- Patrick Campbell/Staff Photographer
A senior citizen from Roaring River, Joslyn Abbot, fills his water bottle for drinking purposes.
Erica James-King, Staff Reporter
WESTERN BUREAU:
A MAJOR ROW is brewing between the Ministry of Water and Housing and residents of the Roaring River community in Westmoreland, over what is the best method of protecting the river from being the source of another typhoid outbreak.
The Ministry has decided to put in motion a relocation plan for the more than 600 residents of the community located at the head of the Roaring and Turtle rivers. But residents who are stoutly resisting the move, have accused the Government of having an ulterior motive for wanting to move them and have boycotted a three-day sanitisation programme developed by the Public Health Department for the community.
Both the relocation and sanitisation projects are part of an "Action Plan" prepared for the area by the Water Resources Authority (WRA), with consultations from other agencies, with a view to safeguarding the quality of that waterway. The Roaring River is the premier source of drinking water for Westmoreland and about 100,000 residents in Westmoreland (or some 90 per cent) depend on that water supply, according to the WRA.
Harry Douglas, State Minister for Water and Housing, told The Sunday Gleaner that despite the protests, his Ministry was pressing full steam ahead with the relocation plans, to ensure that the quality of the Roaring River water is free from contaminants and that the health of the users of the water is not at risk.
OUTBREAK
"Both the squatters and legal occupants of the land will have to go. We are not going to be tolerating people living around the source of the river," insisted Mr. Douglas who noted that a 1991 outbreak of typhoid in Westmoreland was traced to the Roaring River source.
The site earmarked for the new community is 50 acres of land acquired from West Indies Sugar Company, in close proximity to the Roaring River community. Last week, $130,000 was paid over to the Lands Department by the Water Ministry, to finance the boundary survey for the property, he said.
"Sometime next week, the boundaries will be set out," Mr. Douglas told The Sunday Gleaner on Friday. "In addition, we are hoping that in four to six weeks, the survey of the subdivision plans will be in motion. In no later than four months, we should have the infrastructure going in for the new settlement."
In the meantime, evaluators will be going into Roaring River to value the land, so that the landowners will be able to get compensation for their property, prior to the relocation of the residents.
While declining to say how much the relocation will cost the Government, Mr. Douglas said, "it will definitely run into a multi-million dollar figure."
Pointing to another measure to prevent the water of the Roaring River from being compromised, Mr. Douglas made it clear that effective immediately, the Westmoreland Health Department had put a stop order on all burials in the community.
RELOCATION
But while Roaring River residents say they will comply with the stop order for burial, they are hanging tough on the relocation issue.
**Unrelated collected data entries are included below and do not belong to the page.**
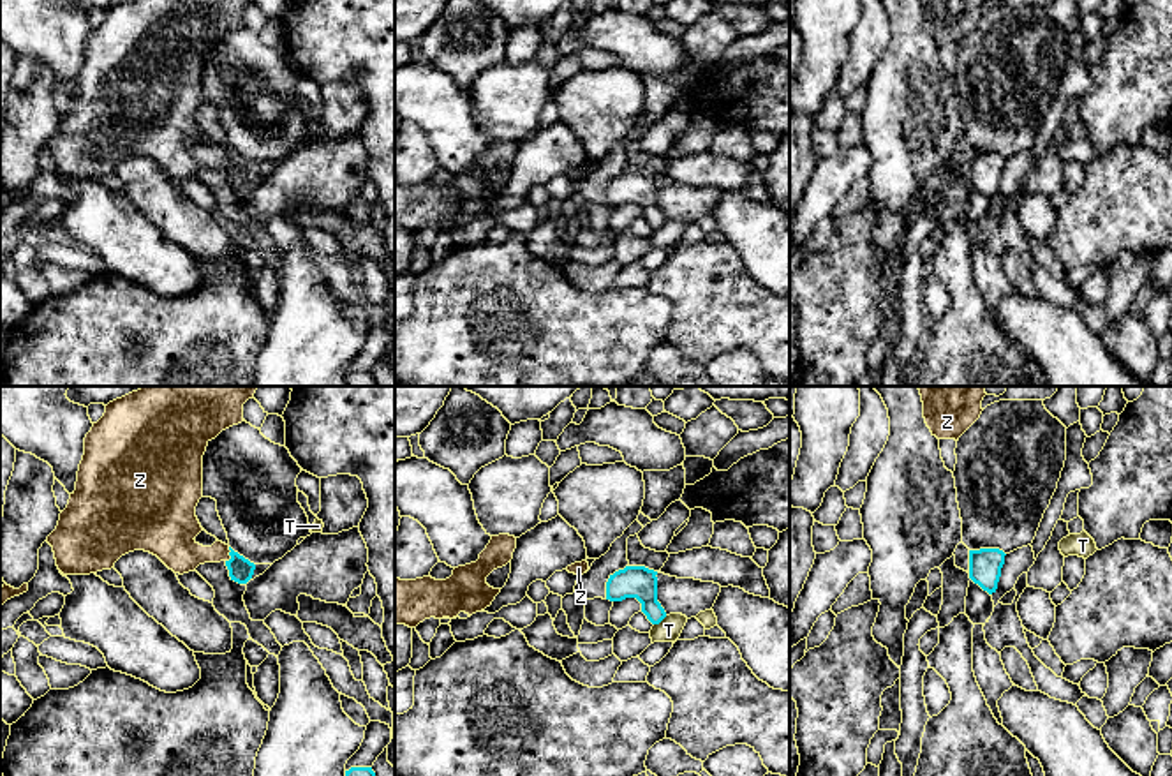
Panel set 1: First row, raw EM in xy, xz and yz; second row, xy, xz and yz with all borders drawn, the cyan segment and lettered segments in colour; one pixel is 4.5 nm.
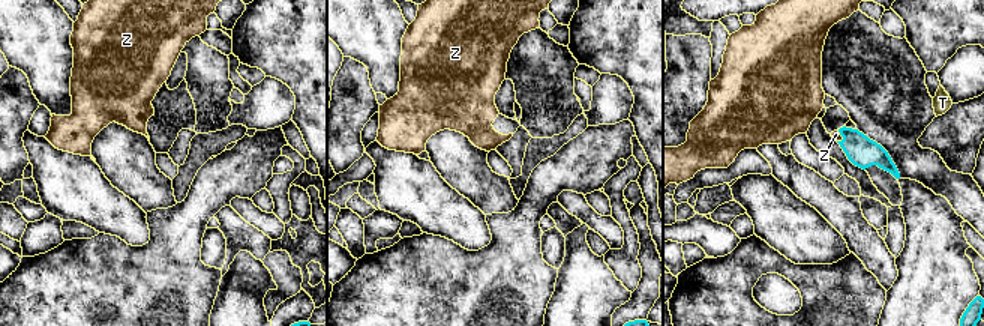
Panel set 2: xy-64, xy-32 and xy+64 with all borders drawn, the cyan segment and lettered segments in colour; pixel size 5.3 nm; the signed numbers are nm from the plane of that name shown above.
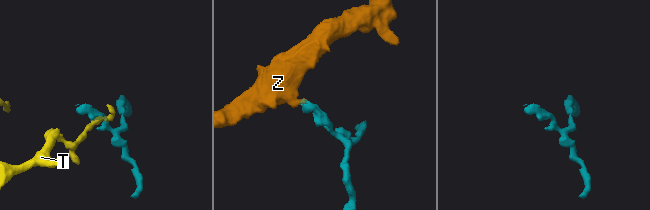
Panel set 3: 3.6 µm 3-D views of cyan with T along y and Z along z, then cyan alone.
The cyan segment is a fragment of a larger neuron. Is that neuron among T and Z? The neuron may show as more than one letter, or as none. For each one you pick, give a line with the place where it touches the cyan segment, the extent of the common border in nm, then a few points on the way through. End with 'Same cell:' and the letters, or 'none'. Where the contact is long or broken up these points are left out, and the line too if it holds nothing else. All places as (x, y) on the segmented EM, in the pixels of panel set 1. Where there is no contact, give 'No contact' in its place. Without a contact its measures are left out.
Z: Touches cyan at xy (229, 554). Shared border 70 nm. Path across: xy (240, 570), (229, 554), (182, 554), (177, 549)
Same cell: Z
Vowing that they would continue to reject the scheme, Ann Marie Hibbert, president of the Roaring River Citizens Association said: "We are not squatters. The people of this community have been registered landowners for years. So how can they try to push relocation down our throats?"
Charging that in previous years some politicians and business persons have expressed an interest in acquiring the lands on which the Roaring River attraction sits and lands adjoining the property, Ms. Hibbert alleged: "We feel those in authority have plans to privatise our lands and the attraction which is run by the community to developers,. We believe they want to use the land as a big eco-tourism venture. They want some big wigs to get our property."
PROPOSALS
Residents, she said, have come up with a list of proposals to prevent pollution of the river and are seeking a meeting with Prime Minister P.J. Patterson, to outline their concerns and suggestions.
Meanwhile, 75-year-old Joslyn Abbot who has lived in Roaring River for all his life says he is traumatised, just by thoughts of relocation.
When The Sunday Gleaner caught up with him, he was filling water bottles for domestic use from the river.
"My head hurt just to think that they want to remove us from here. I would prefer they put some people to monitor residents (environment wardens) and prosecute anybody who try to pollute di river," said Mr. Abbot. "I personally don't drink the pipe water with the chlorine. I drink only river water, so I want it remain clean. But from my observation I don't see residents doing anything to contaminate di river."
But the Water Resource Authority (WRA) disagrees. "At present, the conditions at the water source and surrounding areas render the Roaring River highly vulnerable to contamination," said the report in the agency's action plan for the community."